Today, many software projects have long-running test suites that run all the tests each time they are run, in no particular order. When you are working on a small change in a large project, this is wasteful. You know that only a few tests are relevant, yet there’s no easy way to know exactly which tests to run.
The core of the Launchable platform is a machine learning algorithm that predicts the likelihood of failure for each test based on past runs and the source code changes under test.
This lets you reorder your test suite so that tests that are likely to fail are run first. You can also choose to run dynamically subset of tests that are likely to fail, reducing a long-running test suite to a few minutes.
How the machine learning model is trained
Every time tests run, the results are passed to Launchable to continuously train the model.
Model training looks at the changes associated with each build and which tests failed when tests ran. It builds associations between line changes in files and which tests tend to fail. It can be thought of as an advanced frequency counting algorithm that tracks associations between failures and source code.
Model training generally takes between 3 and 10 weeks, depending on how often tests run and how many tests fail in a typical run. More data improves the quality of the model, but reasonable accuracy is generally obtained within a few weeks.
Calculating test order
One way to think about how Launchable reorders your tests is that with each successful test, Launchable's confidence grows that the entire run will be successful. The ideal algorithm optimizes for the highest confidence as early as possible.

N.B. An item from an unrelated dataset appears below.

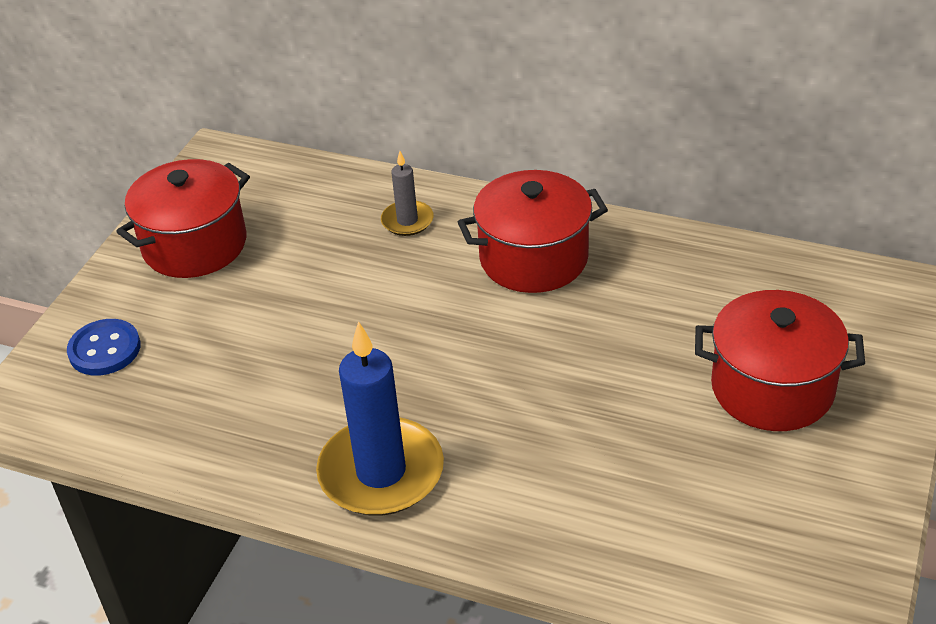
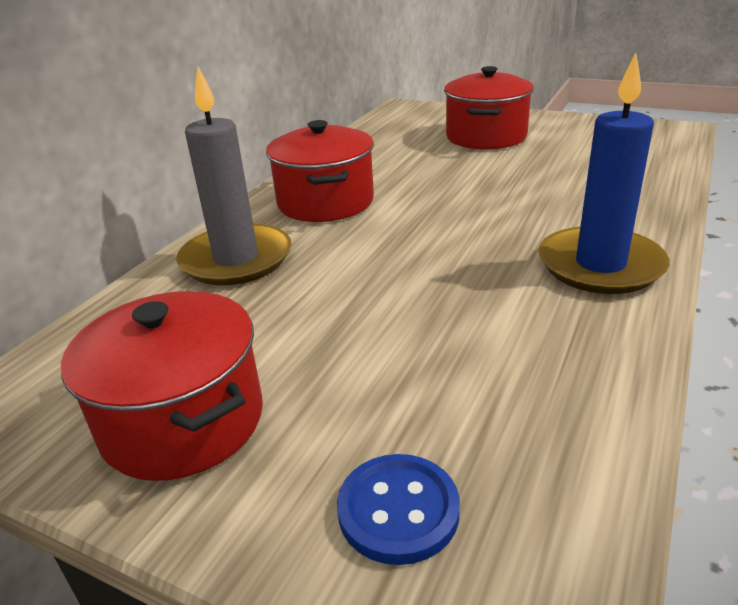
camera: 85 degrees left, 10 degrees down
grey candle [381,151,434,236] -> grey candle [176,67,292,285], size x1.98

So confidence and individual test run time are the two primary determining factors for test reordering.
Confidence is a function of the probability of failure for each individual test as tests run. Tests with a high probability of failure yield a higher confidence gain when successful. When tests with a low probability of failure pass, they yield smaller confidence gains.
Since our goal is to deliver as much confidence as quickly as possible, it makes sense for Launchable to deprioritize a long-running test if the confidence gain from that single test is not high enough to offset the gain of running shorter tests during the same period of time. This is exactly what the Launchable algorithm does.
For example, if test T8 has a high probability of failure and takes 3 minutes to run and test T4 has a slightly lower probability of failure but only takes 300 milliseconds, Launchable will prioritize the shorter test (T4) before the longer test (T8) because it yields a higher confidence gain in a shorter period of time.
We are currently exploring other factors that may influence test order such as cases where tests have order dependency on other tests. Contact us if you're interested in learning more.
If your tests take a very long time to run, you should consider running a subset of your tests earlier in your development cycle. We call this use case "shift-left". For example, if a test suite that runs after every merge takes 5 hours to run, a 30-minute version of the same suite could be run on every git push while the pull request is still open.
While you could accomplish this by manually selecting tests to run, this has the disadvantage that the tests most relevant to the changes present in a build may not be run until much later in the development cycle. Launchable provides the ability to create a subset based on the changes present in the build every time you run tests. We call this an adaptive subset because the subset adapts to your changes.
An adaptive subset leverages the same test sequence generated for reordering tests but only returns the first part of the total sequence to your test runner. The cutoff point can be based on either the maximum length of time you specify (30 minutes in the above example) or the minimum confidence level you wish to achieve.
How it integrates with your test suite
Launchable can be quickly integrated with your test suite through your existing pipeline script and the Launchable CLI:
Basically, when a build is ready for testing:
Your CI tool sends the changes in the build, the full list of tests to run, and a target for the test run (e.g. 20 minutes) to Launchable.
Launchable responds with which tests to run based on the changes in the build and the target.
Your CI tool runs the subset of tests using your build tool or test runner (e.g. maven, gradle).
When the run ends, your CI tool sends the test results to Launchable to continuously train the machine learning model.
What data is sent to our servers?
Launchable’s machine-learning algorithm learns the relationship between code changes and the tests impacted by those changes through metadata that is sent to the Launchable API through your test runner.
We do not currently employ static code analysis, so the full contents of your source code does not need to be sent to our servers. The data that is sent currently includes...
Metadata about the code changes being tested:
the names and paths of files added/removed/modified in the change
number of modified lines in files in the change
the location of modified lines in the files in the change
Git commit hashes associated with the change
Git author details associated with those commits
Metadata about the test cases that were run:
the names and paths of test cases and test files
pass/fail/skipped status of each test case
the duration (run time) of each test case
test case associations to test suites (e.g. ‘unit tests,' ‘integration tests,’ etc.)